■ **DATA TO EXAMINE**
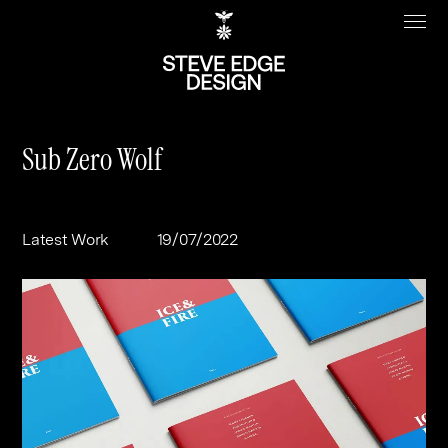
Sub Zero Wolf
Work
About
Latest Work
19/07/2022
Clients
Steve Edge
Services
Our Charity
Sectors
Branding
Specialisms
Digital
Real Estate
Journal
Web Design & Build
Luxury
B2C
---
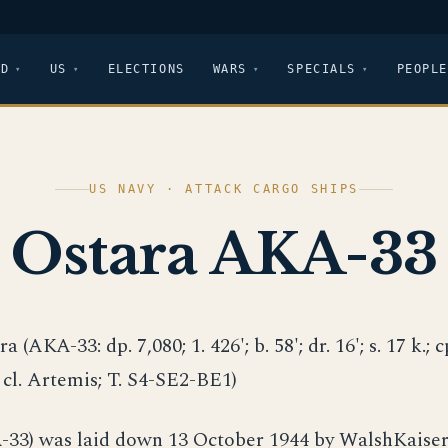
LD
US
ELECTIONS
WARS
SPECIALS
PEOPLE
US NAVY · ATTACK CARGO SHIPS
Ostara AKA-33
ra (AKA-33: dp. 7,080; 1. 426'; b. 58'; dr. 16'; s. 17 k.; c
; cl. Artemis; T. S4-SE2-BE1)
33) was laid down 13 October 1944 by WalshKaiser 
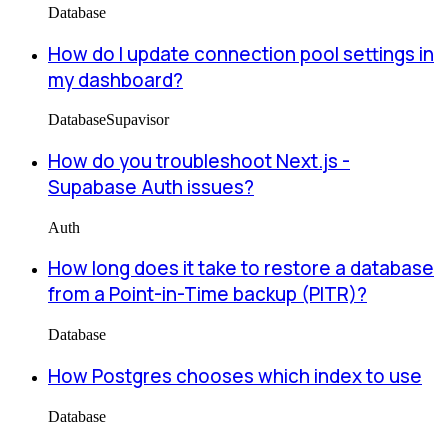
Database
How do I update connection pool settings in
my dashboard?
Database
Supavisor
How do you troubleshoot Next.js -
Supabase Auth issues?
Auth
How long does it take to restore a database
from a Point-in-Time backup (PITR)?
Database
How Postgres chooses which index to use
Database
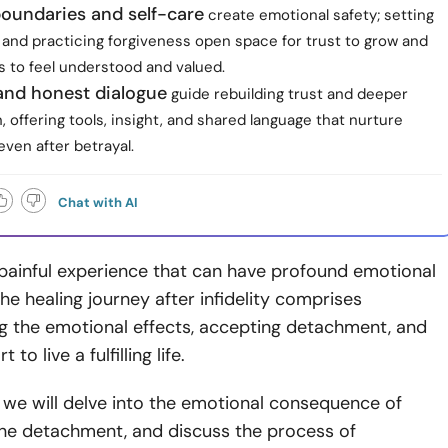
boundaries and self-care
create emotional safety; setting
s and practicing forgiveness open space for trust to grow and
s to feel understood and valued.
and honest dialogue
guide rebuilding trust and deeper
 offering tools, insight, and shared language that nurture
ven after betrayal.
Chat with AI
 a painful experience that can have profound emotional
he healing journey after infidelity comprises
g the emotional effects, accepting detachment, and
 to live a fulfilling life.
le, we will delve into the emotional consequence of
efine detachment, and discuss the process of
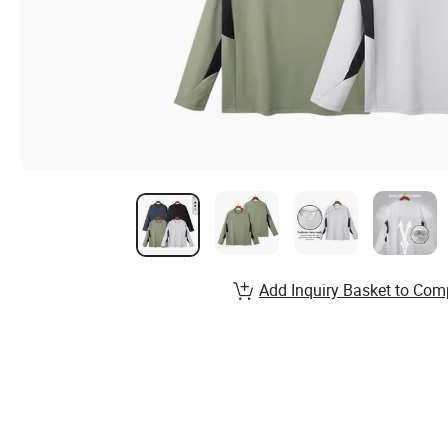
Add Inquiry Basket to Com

■ **ACTIVITY**
Across the listing above, find all lines where the word "that" is present and copy them.

■ **WRITTEN RESPONSE**
 offering tools, insight, and shared language that nurture
 a painful experience that can have profound emotional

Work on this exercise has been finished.